Salah satu fitur atau kodrat manusia adalah kemampuannya untuk menangis, baik laki-laki maupun perempuan, baik anak-anak maupun dewasa.
Apakah menangis itu cengeng? Tergantung. Menangis karena tidak mendapatkan balon? Ya. Menangis karena masalah hidup yang terlalu berat? Tentu bukan.

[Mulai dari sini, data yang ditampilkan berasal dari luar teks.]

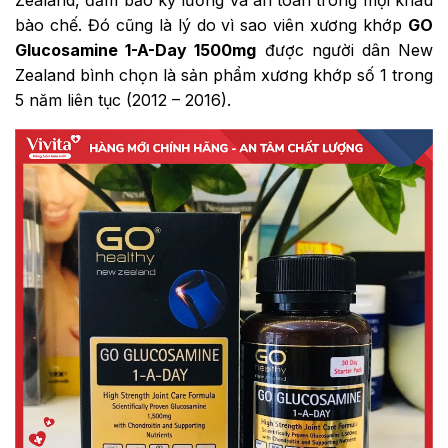
bào chế. Đó cũng là lý do vì sao viên xương khớp
GO
Glucosamine 1-A-Day 1500mg
được người dân New
Zealand bình chọn là sản phẩm xương khớp số 1 trong
5 năm liên tục (2012 – 2016).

Bahkan para sahabat Nabi saw., yang terkenal gagah dan piawai di medan perang, ternyata mereka adalah orang-orang yang paling mudah menangis.

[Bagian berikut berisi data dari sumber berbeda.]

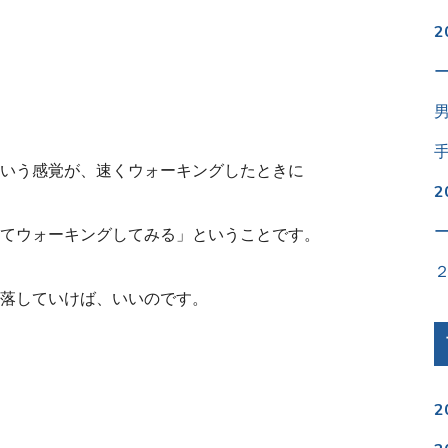
いう感覚が、速くウォーキングしたときに
てウォーキングしてみる」ということです。
落していけば、いいのです。
2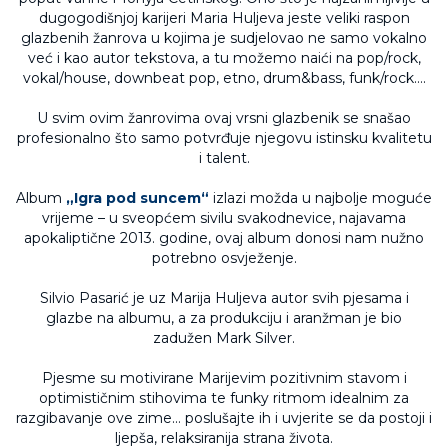
dugogodišnjoj karijeri Maria Huljeva jeste veliki raspon
glazbenih žanrova u kojima je sudjelovao ne samo vokalno
već i kao autor tekstova, a tu možemo naići na pop/rock,
vokal/house, downbeat pop, etno, drum&bass, funk/rock….
U svim ovim žanrovima ovaj vrsni glazbenik se snašao
profesionalno što samo potvrđuje njegovu istinsku kvalitetu
i talent.
Album
„Igra pod suncem“
izlazi možda u najbolje moguće
vrijeme – u sveopćem sivilu svakodnevice, najavama
apokaliptične 2013. godine, ovaj album donosi nam nužno
potrebno osvježenje.
Silvio Pasarić je uz Marija Huljeva autor svih pjesama i
glazbe na albumu, a za produkciju i aranžman je bio
zadužen Mark Silver.
Pjesme su motivirane Marijevim pozitivnim stavom i
optimističnim stihovima te funky ritmom idealnim za
razgibavanje ove zime… poslušajte ih i uvjerite se da postoji i
ljepša, relaksiranija strana života.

Manusia itu berfitur rapuh, layaknya barang pecah belah. Bahkan Allah Ta’ala sendiri yang memberikan pernyataan ini.
Allah hendak memberikan keringanan kepadamu, dan manusia dijadikan bersifat lemah.
(QS. An Nisa: 28)
Dalam mengelola nafsu dan emosi, kadangkala kebanyakan kita tidak memiliki pengalaman yang cukup dan cenderung menggampangkan sesuatu.
Banyak sekali dari kita yang berpura-pura tegar, hanya karena khawatir akan mendapatkan cap lemah dari orang-orang sekitar.
Perlu kita ketahui, itu adalah anggapan toxic yang hanya berasal dari lingkungan toxic. Saran saya, hindarilah lingkungan seperti itu. Alhamdulillah saya sendiri tidak pernah mendapatkan anggapan seperti itu karena saya tipikal orang yang memilih-milih dalam bergaul.
If you want to cry, just cry. Jangan dengarkan orang-orang yang berlagak kuat karena kebanyakan mereka sudah putus asa mencari orang yang mau mendengarkan masalah mereka.
Kemudian dalam ayatNya yang lain,
Sesungguhnya manusia diciptakan bersifat keluh kesah lagi kikir.
(QS. Al Maarij: 19)
Karena manusia ‘doyan’ komplain dan tidak rela dalam menerima kesulitan, Allah jelaskan dalam ayat berikutnya bahwa shalat dapat menjadi pengecualian.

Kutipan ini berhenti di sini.